One of the major determinations of a person's political affiliation is their parents. The parents give you your values, they generally set your level of education, they pretty much fix your income (parent's income is the strongest correlation factor when estimating a person's income). In America at least, it is rare to deviate substatially from your parent's situation, it is certainly possible, but it isn't common. The mobility idea just enforces this situation. Thus, areas that are red tend to stay red and areas that are blue tend to stay blue.
Sure there is some swapping, but that swapping isn't fast nor is it sizable.
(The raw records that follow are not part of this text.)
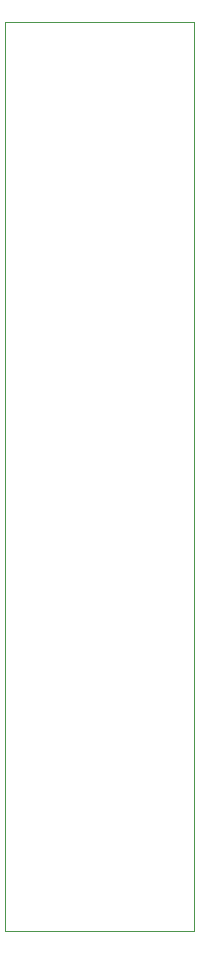
<source format=gbp>
G75*
G70*
%OFA0B0*%
%FSLAX24Y24*%
%IPPOS*%
%LPD*%
%AMOC8*
5,1,8,0,0,1.08239X$1,22.5*
%
%ADD10C,0.0000*%
D10*
X000807Y000180D02*
X000807Y030480D01*
X007107Y030480D01*
X007107Y000180D01*
X000807Y000180D01*
M02*

</source>
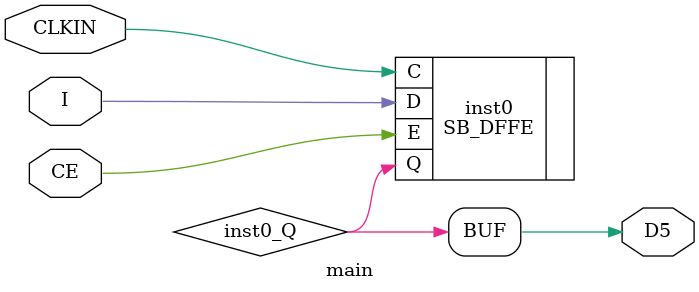
<source format=v>
module main (input  I, input  CE, output  D5, input  CLKIN);
wire  inst0_Q;
SB_DFFE inst0 (.C(CLKIN), .E(CE), .D(I), .Q(inst0_Q));
assign D5 = inst0_Q;
endmodule


</source>
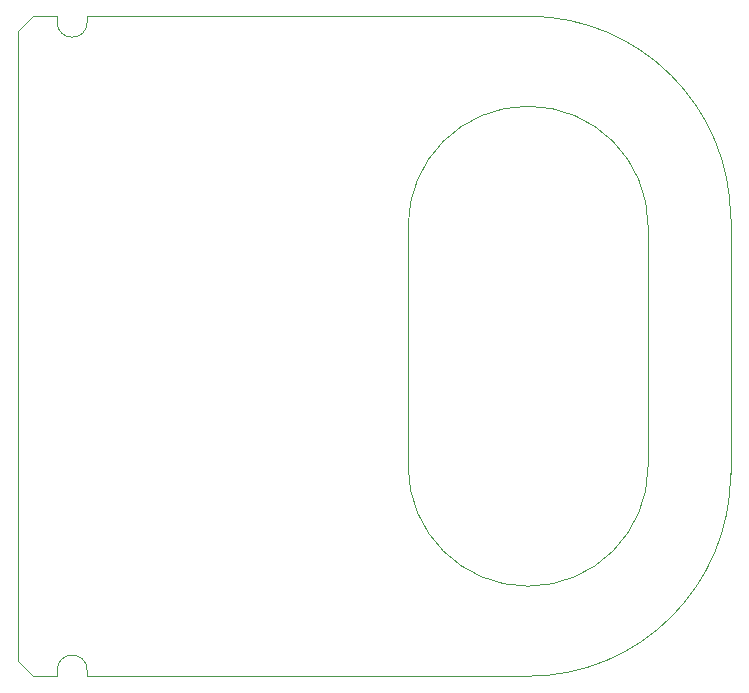
<source format=gbr>
%TF.GenerationSoftware,KiCad,Pcbnew,7.0.11+dfsg-1build4*%
%TF.CreationDate,2024-08-08T20:50:29+02:00*%
%TF.ProjectId,BC01,42433031-2e6b-4696-9361-645f70636258,rev?*%
%TF.SameCoordinates,Original*%
%TF.FileFunction,Profile,NP*%
%FSLAX46Y46*%
G04 Gerber Fmt 4.6, Leading zero omitted, Abs format (unit mm)*
G04 Created by KiCad (PCBNEW 7.0.11+dfsg-1build4) date 2024-08-08 20:50:29*
%MOMM*%
%LPD*%
G01*
G04 APERTURE LIST*
%TA.AperFunction,Profile*%
%ADD10C,0.050000*%
%TD*%
%TA.AperFunction,Profile*%
%ADD11C,0.100000*%
%TD*%
G04 APERTURE END LIST*
D10*
X126492000Y-116840000D02*
X163830000Y-116840000D01*
X121920000Y-116840000D02*
X123952000Y-116840000D01*
X126492000Y-60960000D02*
X163830000Y-60960000D01*
X121920000Y-60960000D02*
X123952000Y-60960000D01*
X123952000Y-116332000D02*
X123952000Y-116840000D01*
X126492000Y-116332000D02*
X126492000Y-116840000D01*
X126492000Y-116332000D02*
G75*
G03*
X123952000Y-116332000I-1270000J0D01*
G01*
X126492000Y-61468000D02*
X126492000Y-60960000D01*
X123952000Y-61468000D02*
X123952000Y-60960000D01*
X123952000Y-61468000D02*
G75*
G03*
X126492000Y-61468000I1270000J0D01*
G01*
X120650000Y-115570000D02*
X121920000Y-116840000D01*
X120650000Y-114935000D02*
X120650000Y-115570000D01*
X120650000Y-62230000D02*
X121920000Y-60960000D01*
X120650000Y-62865000D02*
X120650000Y-62230000D01*
X180975000Y-78105000D02*
X180975000Y-99695000D01*
X163830000Y-116840000D02*
G75*
G03*
X180975000Y-99695000I0J17145000D01*
G01*
X180975000Y-78105000D02*
G75*
G03*
X163830000Y-60960000I-17145000J0D01*
G01*
X120650000Y-114935000D02*
X120650000Y-62865000D01*
D11*
X153670000Y-78740000D02*
X153670000Y-99060000D01*
X173990000Y-78740000D02*
X173990000Y-99060000D01*
X173990000Y-78740000D02*
G75*
G03*
X153670000Y-78740000I-10160000J0D01*
G01*
X153670000Y-99060000D02*
G75*
G03*
X173990000Y-99060000I10160000J0D01*
G01*
M02*

</source>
The swing states are mostly due to voter apathy/enthusiasm on one side rather than the population actually changing parties.
I grew up in a town of almost 20,000 people in rural Nebraska (one of the most consistantly red states especially when you compare voting percent of the individual states to the national percent). My home town (I no longer live there but I still live in Nebraska) was about as red as they come. My county, while not the most red county in the state, still voted 70% for McCain. Most people went regularly to church, less than half had college experience and less than 20% actually graduated from college, there was one black family that I can recall in the entire city, and the majority of people never moved more than 50 miles from home (heck several I knew never left the county in their entire lives). My question to you is this: what would cause people in this county to suddenly vote differently? They aren't exposed to new ideas or new people. They don't see the plight of the homeless or the poor. They just have nothing to switch them blue. So they stay red.
Democrats have reached out to urban people: mostly the educated, the poor, or the multicultural. None of those three groups tend reside for long in rural areas. This means that there isn't a Democrat base in the rural areas nor is there any real trust that these people even exist. What I mean is that if you never have seen a slum, why should your tax money go to people in a slum? You don't have much compassion for a problem that you haven't seen nor have you been educated about. Democrats have never reached out to the rural population. So they stay red. Republicans do reach out to the rural population. Not significantly through farm aid, but through values. People that I know buy anything you throw at them if it is (a) negative towards democrats and (b) can be linked in any way shape or form to religious or family values. It doesn't have to be true, it just has to contain (a) and (b). This is exactly what the Republicans have been preaching.